Sir David Frost dies.

Discussion in 'Current Events' started by Happybunny, Sep 1, 2013.

  1. macrumors 68000

    Happybunny

    Joined:
    Sep 9, 2010
    Location:
    's-Hertogenbosch Netherlands
    #1
  2. macrumors G3

    roadbloc

    Joined:
    Aug 24, 2009
    Location:
    UK
    #2
    Sad news. He was a brilliantly witty and clever man. My regards to his loved ones.
     
  3. Contributor

    Scepticalscribe

    Joined:
    Jul 29, 2008
    Location:
    Kite flying
    #3
    Yes, he was an iconic figure in broadcasting; I, too, remember watching the Nixon interview - at the time, it was an eye-opening piece of television. In those days, characters such as Nixon simply didn't give interviews - they preferred to cultivate a sort of remote - seemingly elevated - detachment from such mundane things.
     
  4. macrumors demi-god

    Shrink

    Joined:
    Feb 26, 2011
    Location:
    New England, USA
    #4
    I, too, saw the Nixon interviews, and they were interesting, if not totally surprising.
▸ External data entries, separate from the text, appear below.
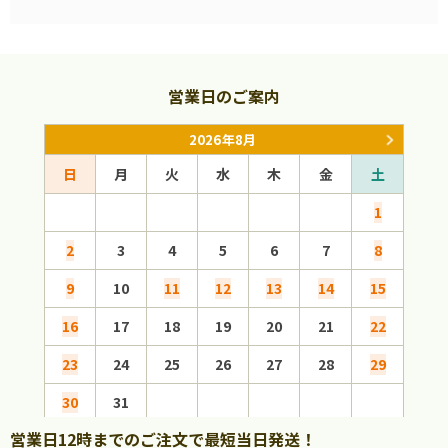
営業日のご案内
2026年8月
日
月
火
水
木
金
土
日
1
2
3
4
5
6
7
8
6
9
10
11
12
13
14
15
13
16
17
18
19
20
21
22
20
23
24
25
26
27
28
29
27
30
31
営業日12時までのご注文で最短当日発送！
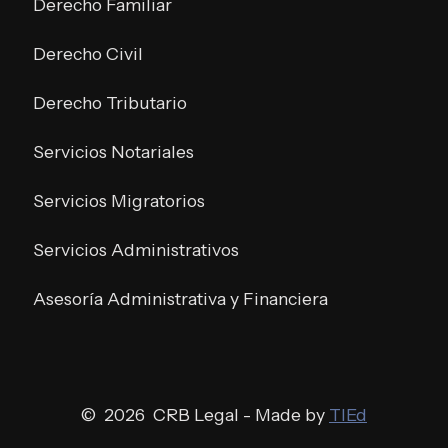
Derecho Familiar
Derecho Civil
Derecho Tributario
Servicios Notariales
Servicios Migratorios
Servicios Administrativos
Asesoría Administrativa y Financiera
© 2026 CRB Legal - Made by
TIEd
    Those interviews certainly made his career, and his death is sad.
     
  5. AhmedFaisal, Sep 1, 2013
    Last edited by a moderator: Nov 14, 2013

    Guest

  6. thread starter macrumors 68000

    Happybunny

    Joined:
    Sep 9, 2010
    Location:
    's-Hertogenbosch Netherlands
    #6
    Just like the Beatles changed pop music for ever, David Frost changed the TV interview style, up until that time the interviewer was very soft, no really hard questions.

    But I guess you would have had to have seen it happen in real time, to get the full impact of that interview.
     
  7. Contributor

    Scepticalscribe

    Joined:
    Jul 29, 2008
    Location:
    Kite flying
    #7
    Agreed.

    But there was more to it than this: Until then, the elite of the country rarely appeared on TV, and never had to justify themselves to an audience of the public (outside of elections); instead, their spokesmen spoke for them, and news media concentrated on their comings and goings and doings rather than having the right to ask questions of them.

    Indeed, it was considered quite normal for Presidents and Prime Ministers to be treated with deference and respect (and viewed from a deferential distance) and the idea that they should have to account for themselves and their actions - in public - in front of a television audience questioned by a mere journalist (albeit a well-informed one) was astounding and ground-breaking.
     
  8. thread starter macrumors 68000

    Happybunny

    Joined:
    Sep 9, 2010
    Location:
    's-Hertogenbosch Netherlands
    #8
    Thank you very much for formulating the words and the ideas that I was trying to get across with my limited English. You are absolutely spot on, the shock waves that this interview created, is hard to get across to people today.
     
  9. macrumors 68020

    SactoGuy18

    Joined:
    Sep 11, 2006
    Location:
    Sacramento, CA USA
    #9
    For many Americans, the Nixon interview was our our first vivid memory of Sir David Frost. But for many people in the UK old enough to remember, Frost was host of This Was the Week That Was, a show that started the careers of several members of the ground-breaking Monty Python's Flying Circus.